Goal of the exercise: Output the lines of the rows below as a Markdown table with the columns No. and Line Text, numbering each line and leaving out blank lines. Start at the first line of the rows and end at the line that contains "அனுமதிக்கக்கூடாது... மீறினால்...", including both.

Data in this exercise:
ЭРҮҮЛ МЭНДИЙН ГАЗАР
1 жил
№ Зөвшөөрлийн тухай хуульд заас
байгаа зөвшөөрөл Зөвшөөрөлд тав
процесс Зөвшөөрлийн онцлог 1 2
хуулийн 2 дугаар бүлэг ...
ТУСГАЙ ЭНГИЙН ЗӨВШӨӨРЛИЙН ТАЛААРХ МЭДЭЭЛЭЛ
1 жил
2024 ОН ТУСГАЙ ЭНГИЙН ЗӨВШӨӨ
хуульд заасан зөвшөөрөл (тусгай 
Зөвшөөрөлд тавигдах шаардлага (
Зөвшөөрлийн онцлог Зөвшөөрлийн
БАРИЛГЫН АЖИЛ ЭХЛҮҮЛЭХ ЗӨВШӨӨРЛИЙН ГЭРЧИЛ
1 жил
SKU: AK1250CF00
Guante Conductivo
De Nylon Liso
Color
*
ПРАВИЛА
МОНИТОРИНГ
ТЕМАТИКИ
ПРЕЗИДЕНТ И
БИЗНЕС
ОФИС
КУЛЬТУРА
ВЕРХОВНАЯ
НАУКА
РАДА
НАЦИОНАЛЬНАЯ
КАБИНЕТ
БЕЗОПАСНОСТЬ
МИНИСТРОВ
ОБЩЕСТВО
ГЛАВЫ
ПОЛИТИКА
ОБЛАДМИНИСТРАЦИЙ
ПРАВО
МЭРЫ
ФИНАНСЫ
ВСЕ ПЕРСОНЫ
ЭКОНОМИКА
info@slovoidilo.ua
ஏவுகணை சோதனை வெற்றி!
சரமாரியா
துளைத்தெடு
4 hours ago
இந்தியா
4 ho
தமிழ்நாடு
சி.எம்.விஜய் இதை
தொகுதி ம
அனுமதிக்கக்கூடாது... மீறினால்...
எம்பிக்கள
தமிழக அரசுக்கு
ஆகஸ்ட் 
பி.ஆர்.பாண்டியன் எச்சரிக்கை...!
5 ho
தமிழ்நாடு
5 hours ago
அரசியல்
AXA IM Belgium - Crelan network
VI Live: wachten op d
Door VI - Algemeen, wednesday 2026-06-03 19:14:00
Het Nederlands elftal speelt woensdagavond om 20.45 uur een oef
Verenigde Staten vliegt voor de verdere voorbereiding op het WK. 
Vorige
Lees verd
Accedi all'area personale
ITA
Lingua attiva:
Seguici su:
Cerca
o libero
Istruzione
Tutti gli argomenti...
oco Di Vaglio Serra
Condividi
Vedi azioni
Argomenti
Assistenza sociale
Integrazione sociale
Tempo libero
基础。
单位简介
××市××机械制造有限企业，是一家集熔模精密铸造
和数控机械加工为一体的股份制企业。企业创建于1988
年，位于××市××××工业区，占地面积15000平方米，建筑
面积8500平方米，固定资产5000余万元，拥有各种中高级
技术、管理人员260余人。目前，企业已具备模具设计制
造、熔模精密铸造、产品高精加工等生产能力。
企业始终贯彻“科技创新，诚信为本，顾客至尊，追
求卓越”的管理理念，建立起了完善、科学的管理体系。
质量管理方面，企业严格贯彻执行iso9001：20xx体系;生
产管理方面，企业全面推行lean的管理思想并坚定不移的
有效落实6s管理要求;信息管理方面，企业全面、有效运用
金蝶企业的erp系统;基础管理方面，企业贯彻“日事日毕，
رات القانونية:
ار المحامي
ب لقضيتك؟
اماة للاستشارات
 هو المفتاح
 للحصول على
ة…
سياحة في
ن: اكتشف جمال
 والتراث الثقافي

Exercise response:
| No. | Line Text |
|---|---|
| 1 | ЭРҮҮЛ МЭНДИЙН ГАЗАР |
| 2 | 1 жил |
| 3 | № Зөвшөөрлийн тухай хуульд заас |
| 4 | байгаа зөвшөөрөл Зөвшөөрөлд тав |
| 5 | процесс Зөвшөөрлийн онцлог 1 2 |
| 6 | хуулийн 2 дугаар бүлэг ... |
| 7 | ТУСГАЙ ЭНГИЙН ЗӨВШӨӨРЛИЙН ТАЛААРХ МЭДЭЭЛЭЛ |
| 8 | 1 жил |
| 9 | 2024 ОН ТУСГАЙ ЭНГИЙН ЗӨВШӨӨ |
| 10 | хуульд заасан зөвшөөрөл (тусгай  |
| 11 | Зөвшөөрөлд тавигдах шаардлага ( |
| 12 | Зөвшөөрлийн онцлог Зөвшөөрлийн |
| 13 | БАРИЛГЫН АЖИЛ ЭХЛҮҮЛЭХ ЗӨВШӨӨРЛИЙН ГЭРЧИЛ |
| 14 | 1 жил |
| 15 | SKU: AK1250CF00 |
| 16 | Guante Conductivo |
| 17 | De Nylon Liso |
| 18 | Color |
| 19 | * |
| 20 | ПРАВИЛА |
| 21 | МОНИТОРИНГ |
| 22 | ТЕМАТИКИ |
| 23 | ПРЕЗИДЕНТ И |
| 24 | БИЗНЕС |
| 25 | ОФИС |
| 26 | КУЛЬТУРА |
| 27 | ВЕРХОВНАЯ |
| 28 | НАУКА |
| 29 | РАДА |
| 30 | НАЦИОНАЛЬНАЯ |
| 31 | КАБИНЕТ |
| 32 | БЕЗОПАСНОСТЬ |
| 33 | МИНИСТРОВ |
| 34 | ОБЩЕСТВО |
| 35 | ГЛАВЫ |
| 36 | ПОЛИТИКА |
| 37 | ОБЛАДМИНИСТРАЦИЙ |
| 38 | ПРАВО |
| 39 | МЭРЫ |
| 40 | ФИНАНСЫ |
| 41 | ВСЕ ПЕРСОНЫ |
| 42 | ЭКОНОМИКА |
| 43 | info@slovoidilo.ua |
| 44 | ஏவுகணை சோதனை வெற்றி! |
| 45 | சரமாரியா |
| 46 | துளைத்தெடு |
| 47 | 4 hours ago |
| 48 | இந்தியா |
| 49 | 4 ho |
| 50 | தமிழ்நாடு |
| 51 | சி.எம்.விஜய் இதை |
| 52 | தொகுதி ம |
| 53 | அனுமதிக்கக்கூடாது... மீறினால்... |